# Task item
Select from the records below every line that has the word "SQUARE" in it.

======== Record excerpts ========

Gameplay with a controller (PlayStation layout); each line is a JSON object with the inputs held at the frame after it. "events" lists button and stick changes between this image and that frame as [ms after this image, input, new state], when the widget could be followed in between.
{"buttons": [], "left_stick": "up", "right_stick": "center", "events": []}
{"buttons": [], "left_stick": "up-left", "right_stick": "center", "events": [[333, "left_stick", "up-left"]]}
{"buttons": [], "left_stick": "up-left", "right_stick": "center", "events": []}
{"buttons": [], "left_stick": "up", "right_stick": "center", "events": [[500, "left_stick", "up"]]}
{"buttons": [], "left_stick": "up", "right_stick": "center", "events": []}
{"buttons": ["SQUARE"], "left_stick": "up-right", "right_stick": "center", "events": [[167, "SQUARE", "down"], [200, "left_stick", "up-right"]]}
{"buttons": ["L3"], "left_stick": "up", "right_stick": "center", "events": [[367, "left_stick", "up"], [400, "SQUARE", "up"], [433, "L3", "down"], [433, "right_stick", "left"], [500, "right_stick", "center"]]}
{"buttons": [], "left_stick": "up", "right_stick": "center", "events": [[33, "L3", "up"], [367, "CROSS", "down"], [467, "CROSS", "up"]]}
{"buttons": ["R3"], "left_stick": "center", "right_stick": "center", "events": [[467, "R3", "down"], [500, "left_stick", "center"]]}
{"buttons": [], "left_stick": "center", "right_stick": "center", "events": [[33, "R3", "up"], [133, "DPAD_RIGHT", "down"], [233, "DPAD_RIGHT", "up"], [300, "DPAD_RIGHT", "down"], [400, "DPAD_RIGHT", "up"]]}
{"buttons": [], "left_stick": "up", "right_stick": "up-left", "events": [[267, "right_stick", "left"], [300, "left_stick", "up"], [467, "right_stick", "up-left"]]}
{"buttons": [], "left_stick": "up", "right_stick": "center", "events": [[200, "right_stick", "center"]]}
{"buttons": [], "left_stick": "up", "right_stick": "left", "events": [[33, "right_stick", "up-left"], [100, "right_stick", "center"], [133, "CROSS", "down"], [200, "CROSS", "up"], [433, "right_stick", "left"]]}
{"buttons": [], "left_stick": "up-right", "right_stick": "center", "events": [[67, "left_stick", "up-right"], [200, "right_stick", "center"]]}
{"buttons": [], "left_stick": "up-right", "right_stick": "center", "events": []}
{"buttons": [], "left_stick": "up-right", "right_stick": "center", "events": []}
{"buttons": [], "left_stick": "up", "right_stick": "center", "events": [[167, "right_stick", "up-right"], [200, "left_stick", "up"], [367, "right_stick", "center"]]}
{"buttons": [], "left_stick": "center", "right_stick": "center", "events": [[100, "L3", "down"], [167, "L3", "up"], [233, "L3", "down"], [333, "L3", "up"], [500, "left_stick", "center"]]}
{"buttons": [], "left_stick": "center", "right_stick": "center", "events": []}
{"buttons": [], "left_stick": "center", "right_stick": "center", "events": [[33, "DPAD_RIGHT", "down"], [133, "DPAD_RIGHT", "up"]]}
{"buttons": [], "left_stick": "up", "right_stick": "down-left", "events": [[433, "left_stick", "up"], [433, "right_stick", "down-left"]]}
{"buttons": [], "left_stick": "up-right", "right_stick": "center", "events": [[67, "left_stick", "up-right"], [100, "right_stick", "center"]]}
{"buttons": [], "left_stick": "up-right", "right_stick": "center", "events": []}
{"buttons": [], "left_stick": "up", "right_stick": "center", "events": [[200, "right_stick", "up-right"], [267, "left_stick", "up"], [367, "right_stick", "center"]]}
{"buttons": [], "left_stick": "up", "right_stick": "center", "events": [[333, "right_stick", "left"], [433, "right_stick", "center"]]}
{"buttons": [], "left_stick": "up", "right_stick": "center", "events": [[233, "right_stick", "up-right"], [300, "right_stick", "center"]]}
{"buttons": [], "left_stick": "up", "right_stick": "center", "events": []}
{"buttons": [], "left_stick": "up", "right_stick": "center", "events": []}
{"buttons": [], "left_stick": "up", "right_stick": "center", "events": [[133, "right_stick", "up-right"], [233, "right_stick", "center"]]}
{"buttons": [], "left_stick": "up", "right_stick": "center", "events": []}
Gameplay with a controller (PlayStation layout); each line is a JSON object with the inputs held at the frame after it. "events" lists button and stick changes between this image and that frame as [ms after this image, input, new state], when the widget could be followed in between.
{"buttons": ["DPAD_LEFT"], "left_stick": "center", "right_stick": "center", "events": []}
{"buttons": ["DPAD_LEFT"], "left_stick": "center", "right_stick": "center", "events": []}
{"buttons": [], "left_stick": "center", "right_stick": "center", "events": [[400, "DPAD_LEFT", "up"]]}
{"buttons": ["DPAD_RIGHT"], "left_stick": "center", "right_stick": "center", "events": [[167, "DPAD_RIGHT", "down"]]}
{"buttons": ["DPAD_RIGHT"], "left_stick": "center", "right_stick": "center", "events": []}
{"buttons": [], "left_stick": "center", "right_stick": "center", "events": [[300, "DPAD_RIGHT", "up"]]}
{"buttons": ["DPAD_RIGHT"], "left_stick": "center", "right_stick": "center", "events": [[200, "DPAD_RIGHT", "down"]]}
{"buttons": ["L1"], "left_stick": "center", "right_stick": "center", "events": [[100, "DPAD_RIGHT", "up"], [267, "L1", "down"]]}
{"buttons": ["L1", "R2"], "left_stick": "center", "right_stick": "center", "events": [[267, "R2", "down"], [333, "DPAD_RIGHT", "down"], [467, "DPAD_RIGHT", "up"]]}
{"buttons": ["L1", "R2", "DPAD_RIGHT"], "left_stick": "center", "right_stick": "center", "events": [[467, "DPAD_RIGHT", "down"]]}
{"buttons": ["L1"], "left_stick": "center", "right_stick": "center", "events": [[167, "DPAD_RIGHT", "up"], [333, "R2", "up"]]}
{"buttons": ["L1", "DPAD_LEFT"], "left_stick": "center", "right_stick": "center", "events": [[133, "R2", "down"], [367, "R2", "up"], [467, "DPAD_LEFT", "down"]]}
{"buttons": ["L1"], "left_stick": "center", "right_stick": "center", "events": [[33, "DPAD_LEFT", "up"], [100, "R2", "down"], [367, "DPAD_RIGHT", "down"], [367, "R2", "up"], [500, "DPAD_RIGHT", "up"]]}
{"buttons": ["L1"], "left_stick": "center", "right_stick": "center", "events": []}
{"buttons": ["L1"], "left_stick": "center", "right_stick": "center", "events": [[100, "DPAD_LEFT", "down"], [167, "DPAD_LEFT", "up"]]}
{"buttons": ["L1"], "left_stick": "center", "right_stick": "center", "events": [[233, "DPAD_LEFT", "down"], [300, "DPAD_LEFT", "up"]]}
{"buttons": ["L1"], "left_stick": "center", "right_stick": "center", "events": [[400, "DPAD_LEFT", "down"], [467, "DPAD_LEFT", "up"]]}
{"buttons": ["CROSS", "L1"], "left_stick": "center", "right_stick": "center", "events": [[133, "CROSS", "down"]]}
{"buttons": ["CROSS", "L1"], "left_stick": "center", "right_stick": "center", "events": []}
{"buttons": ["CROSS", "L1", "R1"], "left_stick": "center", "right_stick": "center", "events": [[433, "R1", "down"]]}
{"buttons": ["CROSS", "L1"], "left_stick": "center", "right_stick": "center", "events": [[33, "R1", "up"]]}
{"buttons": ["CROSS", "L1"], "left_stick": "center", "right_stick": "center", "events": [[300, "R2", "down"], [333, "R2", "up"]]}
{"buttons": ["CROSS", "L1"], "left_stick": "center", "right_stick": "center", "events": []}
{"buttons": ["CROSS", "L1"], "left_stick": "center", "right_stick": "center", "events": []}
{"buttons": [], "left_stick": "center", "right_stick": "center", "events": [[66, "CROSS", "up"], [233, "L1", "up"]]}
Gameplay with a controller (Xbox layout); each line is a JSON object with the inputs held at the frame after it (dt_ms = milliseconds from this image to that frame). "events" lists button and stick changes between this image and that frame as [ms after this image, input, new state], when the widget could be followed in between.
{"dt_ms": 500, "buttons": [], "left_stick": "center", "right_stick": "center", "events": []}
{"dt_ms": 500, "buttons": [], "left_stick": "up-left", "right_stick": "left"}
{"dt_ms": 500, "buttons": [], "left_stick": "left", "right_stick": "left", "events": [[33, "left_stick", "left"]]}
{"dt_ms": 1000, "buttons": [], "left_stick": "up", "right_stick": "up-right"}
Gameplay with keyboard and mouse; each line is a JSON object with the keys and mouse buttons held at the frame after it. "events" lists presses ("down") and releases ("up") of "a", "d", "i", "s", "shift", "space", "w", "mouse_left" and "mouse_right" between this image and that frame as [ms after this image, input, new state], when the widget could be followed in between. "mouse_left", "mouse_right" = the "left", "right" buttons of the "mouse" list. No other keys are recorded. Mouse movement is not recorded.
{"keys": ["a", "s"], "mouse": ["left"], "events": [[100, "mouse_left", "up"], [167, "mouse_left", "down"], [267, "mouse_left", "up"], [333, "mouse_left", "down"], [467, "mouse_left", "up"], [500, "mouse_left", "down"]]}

========

# Response box
{"buttons": ["SQUARE"], "left_stick": "up-right", "right_stick": "center", "events": [[167, "SQUARE", "down"], [200, "left_stick", "up-right"]]}
{"buttons": ["L3"], "left_stick": "up", "right_stick": "center", "events": [[367, "left_stick", "up"], [400, "SQUARE", "up"], [433, "L3", "down"], [433, "right_stick", "left"], [500, "right_stick", "center"]]}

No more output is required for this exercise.